184.108.40.206. "Usual Intake": Semi-Quantitative Food Frequency Questionnaire. The Semi-Quantitative Food Frequency Questionnaire (SFFQ) is used to assess the frequency of consumption of food items and groups of foods during a specific reference time period, which may or may not be the period the patient actually bases his/her recalls on (46,47,66). The SFFQ provides the information of usual food consumption patterns. The SFFQ evaluates usual intake of the foods rather than food intake of specific days. The SFFQ has two components, food list and frequency of consumption; seasonal variation of specific foods can be also included in it. The SFFQ is most commonly used for epidemiological studies because usual food intake patterns appear to affect the outcomes of some diseases.
The advantages of the SFFQ are that it is relatively quick to administer.

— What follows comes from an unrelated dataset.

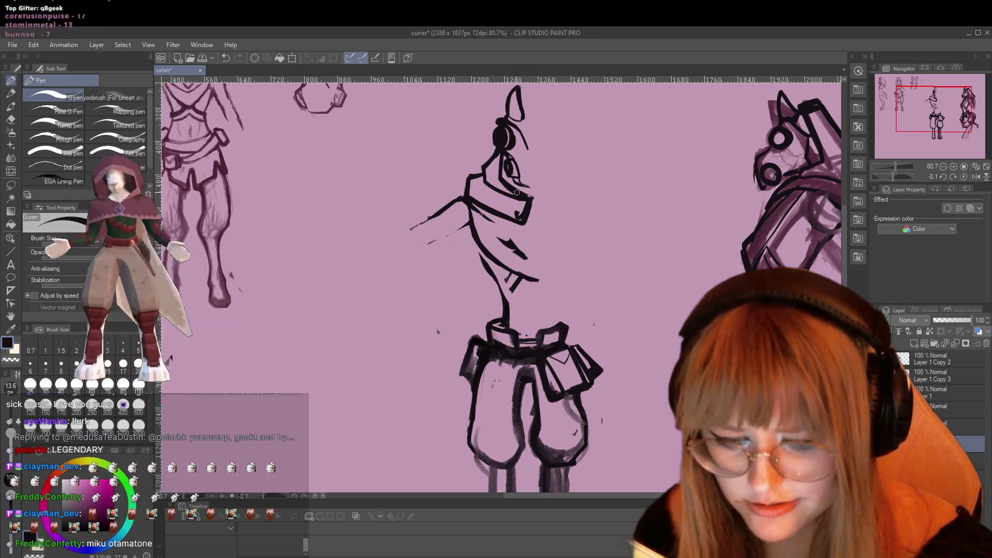
{"action": "key", "text": "e"}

It can be administered by interviewers, by telephone, via mail, or self-administered. Processing the SFFQ is inexpensive, and self-administered versions are available from some processing centers.
Limitations of the SFFQ include the fact that in CKD there often is no usual intake; intakes rise and fall from day to day as the disease waxes and wanes, so that it is impossible for the patient to identify a pattern. Also, the SFFQ portion size descriptions may be unclear, and analysis of quantities of specific nutrients can be inaccurate. The instrument is ill-suited for making estimates of total intakes; it is really designed to distinguish between groups of patients. The SFFQ should be validated and tested for reproducibility for use in minority groups (67-73).

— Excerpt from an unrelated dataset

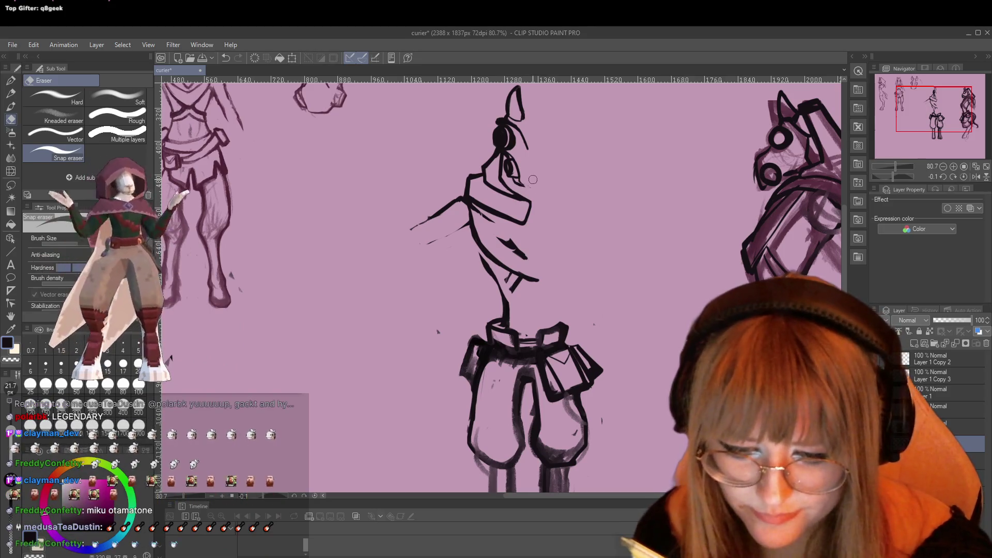
{"action": "key", "text": "p"}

The most common SFFQs are Willett's "Harvard" SFFQ and the "Block" (National Cancer Institute) SFFQ in various forms (66,71,72). These SFFQs come in different versions, and all of them are validated by concurrent comparison with another method rather than against a "gold standard" that represents actual intake. The SFFQs are not used often to assess dietary intake in patients with CKD because the multiple dietary restrictions that are involved in this population make the assumptions about commonly eaten food groups invalid (74). The items on vitamin and mineral supplements are not appropriate for the types of dietary supplements common in CKD or among dialysis patients, and oral nutritional supplements are not included on usual SFFQs. The modification of these SFFQs for use in kidney disease can perhaps someday be a useful tool to assess dietary intake for
CKD patients in future studies. At present, simple food frequency questionnaires can be used which take less time. However, it is difficult to translate data from these questionnaires into quantitative estimates of patients' daily nutrient intakes.